US equity futures recorded timid gains.

The US earnings season kicks off this week. Major US banks will announce their third quarter results in the coming days: JPMorgan, Goldman Sachs, Citigroup and Wells Fargo on Tuesday, Bank of America on Wednesday and Morgan Stanley on Thursday. Given the dovish interest rate outlook, investors will focus on banks’ ability to manage, or ideally to reduce their operating costs and to gain market share.

Investors will also watch Netflix, IBM, Philip Morris, Coca-Cola and American Express results this week.


First phase of a long-awaited trade deal

China gave what Bloomberg journalists describe as vague commitments on its currency, financial services and intellectual practices at last week’s Washington talks. They also agreed to significantly increase their purchases of US farm products and according to a recent tweet from Donald Trump, they ‘already started buying’.

In return, the US said it won’t increase the tariffs on $250 billion worth of Chinese imports from 25% to 30% this week. The US’ verdict on December tariffs, which target $160 billion worth of additional Chinese imports, will depend on the next round or rounds of negotiations.

What has been achieved last week was not a comprehensive deal, but it was, by far, better than what many hoped for and set the stage for a broader agreement between the two countries. Negotiations will continue in the coming weeks, where leaders from both sides of the Pacific will lay more tricky subjects on the table, such as patents and the blacklisting of the Chinese telecom giant Huawei Technologies and others.

The progress in US-China trade negotiations should improve the investor sentiment across the board. But given how fast the wind can change direction, investors will likely prevent from crying victory too soon. Chinese news, for example, didn’t refer to the outcome of last week’s negotiations as a ‘deal’, to avoid fueling expectations too fast, too soon.

Elsewhere, data showed that dollar-denominated Chinese exports fell 3.2% y-o-y in September, versus -2.8% expected by analysts and -1.0% printed a month earlier. Imports plunged 8.5% versus -6.0% penciled in by analysts and -5.6% announced a month earlier. Hence one thing is clear, the US-China trade tensions have continued taking a toll on Chinese trade data. If Beijing wants to blow off some steam, it should do its best to sign a partial and even a comprehensive trade deal with the US.


Pound retraces gains as EU leaders pooh-poohed Johnson’s latest proposal

The pound shortly spiked to 1.27, a three-month high, against the US dollar, but retraced gains as the European leaders sounded less enthusiastic regarding the proposal that has been brought to them on Friday. EU leaders said that UK’s latest plans were not enough to be a basis for a Brexit agreement. Hence, Cable slipped below the 1.26 mark in Asia. UK Prime Minister Boris Johnson repeated that the country should remain ready to leave the EU by the end of this month, fueling the worries that he could find a way to go around a law forbidding him to leave the bloc without a deal and depart with no deal anyway.
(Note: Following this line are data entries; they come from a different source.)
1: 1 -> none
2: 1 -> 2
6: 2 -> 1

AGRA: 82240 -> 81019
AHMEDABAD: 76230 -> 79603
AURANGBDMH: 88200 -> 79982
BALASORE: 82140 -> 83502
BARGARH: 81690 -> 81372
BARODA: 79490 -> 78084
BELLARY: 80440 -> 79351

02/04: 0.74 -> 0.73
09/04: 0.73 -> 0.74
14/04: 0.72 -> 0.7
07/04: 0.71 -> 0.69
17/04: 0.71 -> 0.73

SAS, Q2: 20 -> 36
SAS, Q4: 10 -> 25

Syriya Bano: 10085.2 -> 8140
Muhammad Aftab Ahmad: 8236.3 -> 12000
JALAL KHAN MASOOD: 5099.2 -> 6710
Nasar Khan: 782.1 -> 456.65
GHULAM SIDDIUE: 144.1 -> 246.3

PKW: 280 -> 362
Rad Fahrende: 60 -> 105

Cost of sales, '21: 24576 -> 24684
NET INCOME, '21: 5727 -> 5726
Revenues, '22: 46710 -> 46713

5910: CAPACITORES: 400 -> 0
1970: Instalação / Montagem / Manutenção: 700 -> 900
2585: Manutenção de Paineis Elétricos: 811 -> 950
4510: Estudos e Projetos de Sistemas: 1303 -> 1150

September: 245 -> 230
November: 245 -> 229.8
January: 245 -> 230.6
On the other hand, even an agreement with the EU leaders could see resistance within Parliament. There is only a slim chance of seeing a Brexit deal, which would make everyone happy, reached within the next two weeks. The most plausible scenario would be the extension of the Brexit deadline.

In the foreign exchange markets, investors trimmed their net speculative short positions in sterling during the week ending on October 8th. About 25% of net short positions that have been accumulated between April and August have been closed, without taking last week’s rebound into account. This means that the pound markets remain heavily and negatively skewed; the slightest Brexit hope could send the pound rallying further. Near the 1.25-mark against the greenback, the upside risks are as concrete as the downside risks. A key resistance is eyed at 1.30.

The FTSE 100 gained 0.84% on Friday and FTSE futures (+0.17%) hint at a positive start to the week.

The FTSE eyes an advance above the 200-day moving average (7252p) despite the recent death cross formation, which would onboard the tech traders on the short side of the market.

British blue chips will likely defy the technical shorts on cooling upside pressures in the pound, and a potential windfall on equities amid the progress in US-China trade talks.